* [RECORDS PROVIDED]:
######
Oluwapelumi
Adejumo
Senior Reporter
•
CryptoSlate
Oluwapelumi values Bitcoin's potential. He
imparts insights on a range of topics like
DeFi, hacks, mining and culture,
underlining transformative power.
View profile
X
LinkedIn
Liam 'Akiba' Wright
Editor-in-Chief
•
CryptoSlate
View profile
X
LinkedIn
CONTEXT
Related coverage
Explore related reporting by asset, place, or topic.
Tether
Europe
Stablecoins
######
* [EXERCISE BRIEF]: Copy every line of the items above word for word, keeping the same order and line breaks.

* [TASK ANSWER]:
Oluwapelumi
Adejumo
Senior Reporter
•
CryptoSlate
Oluwapelumi values Bitcoin's potential. He
imparts insights on a range of topics like
DeFi, hacks, mining and culture,
underlining transformative power.
View profile
X
LinkedIn
Liam 'Akiba' Wright
Editor-in-Chief
•
CryptoSlate
View profile
X
LinkedIn
CONTEXT
Related coverage
Explore related reporting by asset, place, or topic.
Tether
Europe
Stablecoins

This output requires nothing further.